**YOUR TASK**
Once you have read the listing below, output it again exactly.

**DATA EXTRACT**

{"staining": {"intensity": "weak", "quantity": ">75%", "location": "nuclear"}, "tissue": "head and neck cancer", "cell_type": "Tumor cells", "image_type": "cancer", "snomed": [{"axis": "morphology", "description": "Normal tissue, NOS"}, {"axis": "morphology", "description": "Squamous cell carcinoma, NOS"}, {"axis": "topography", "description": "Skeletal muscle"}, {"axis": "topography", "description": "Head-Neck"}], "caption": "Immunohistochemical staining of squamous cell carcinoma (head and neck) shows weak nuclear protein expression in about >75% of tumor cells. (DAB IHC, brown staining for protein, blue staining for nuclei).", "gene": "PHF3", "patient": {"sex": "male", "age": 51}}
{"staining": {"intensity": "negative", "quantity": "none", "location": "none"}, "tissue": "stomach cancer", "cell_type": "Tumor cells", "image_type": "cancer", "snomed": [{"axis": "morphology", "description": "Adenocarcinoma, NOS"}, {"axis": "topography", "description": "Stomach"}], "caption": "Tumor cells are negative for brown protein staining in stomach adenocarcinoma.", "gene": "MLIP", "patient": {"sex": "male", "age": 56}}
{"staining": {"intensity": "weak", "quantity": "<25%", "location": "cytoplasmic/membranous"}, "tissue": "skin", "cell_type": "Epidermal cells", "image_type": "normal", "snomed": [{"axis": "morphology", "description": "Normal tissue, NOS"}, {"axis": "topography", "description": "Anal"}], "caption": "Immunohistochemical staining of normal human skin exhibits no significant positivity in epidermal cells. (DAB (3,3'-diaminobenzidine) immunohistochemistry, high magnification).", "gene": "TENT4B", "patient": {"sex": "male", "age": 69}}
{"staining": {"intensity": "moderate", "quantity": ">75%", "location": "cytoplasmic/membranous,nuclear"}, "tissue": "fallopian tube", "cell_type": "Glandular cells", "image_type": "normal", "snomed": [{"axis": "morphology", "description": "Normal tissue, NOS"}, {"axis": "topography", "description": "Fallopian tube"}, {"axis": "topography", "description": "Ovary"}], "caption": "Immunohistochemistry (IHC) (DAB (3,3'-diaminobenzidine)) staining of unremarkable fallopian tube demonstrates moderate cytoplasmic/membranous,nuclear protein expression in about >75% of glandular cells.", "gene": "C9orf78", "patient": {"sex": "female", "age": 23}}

**RESULT**
{"staining": {"intensity": "weak", "quantity": ">75%", "location": "nuclear"}, "tissue": "head and neck cancer", "cell_type": "Tumor cells", "image_type": "cancer", "snomed": [{"axis": "morphology", "description": "Normal tissue, NOS"}, {"axis": "morphology", "description": "Squamous cell carcinoma, NOS"}, {"axis": "topography", "description": "Skeletal muscle"}, {"axis": "topography", "description": "Head-Neck"}], "caption": "Immunohistochemical staining of squamous cell carcinoma (head and neck) shows weak nuclear protein expression in about >75% of tumor cells. (DAB IHC, brown staining for protein, blue staining for nuclei).", "gene": "PHF3", "patient": {"sex": "male", "age": 51}}
{"staining": {"intensity": "negative", "quantity": "none", "location": "none"}, "tissue": "stomach cancer", "cell_type": "Tumor cells", "image_type": "cancer", "snomed": [{"axis": "morphology", "description": "Adenocarcinoma, NOS"}, {"axis": "topography", "description": "Stomach"}], "caption": "Tumor cells are negative for brown protein staining in stomach adenocarcinoma.", "gene": "MLIP", "patient": {"sex": "male", "age": 56}}
{"staining": {"intensity": "weak", "quantity": "<25%", "location": "cytoplasmic/membranous"}, "tissue": "skin", "cell_type": "Epidermal cells", "image_type": "normal", "snomed": [{"axis": "morphology", "description": "Normal tissue, NOS"}, {"axis": "topography", "description": "Anal"}], "caption": "Immunohistochemical staining of normal human skin exhibits no significant positivity in epidermal cells. (DAB (3,3'-diaminobenzidine) immunohistochemistry, high magnification).", "gene": "TENT4B", "patient": {"sex": "male", "age": 69}}
{"staining": {"intensity": "moderate", "quantity": ">75%", "location": "cytoplasmic/membranous,nuclear"}, "tissue": "fallopian tube", "cell_type": "Glandular cells", "image_type": "normal", "snomed": [{"axis": "morphology", "description": "Normal tissue, NOS"}, {"axis": "topography", "description": "Fallopian tube"}, {"axis": "topography", "description": "Ovary"}], "caption": "Immunohistochemistry (IHC) (DAB (3,3'-diaminobenzidine)) staining of unremarkable fallopian tube demonstrates moderate cytoplasmic/membranous,nuclear protein expression in about >75% of glandular cells.", "gene": "C9orf78", "patient": {"sex": "female", "age": 23}}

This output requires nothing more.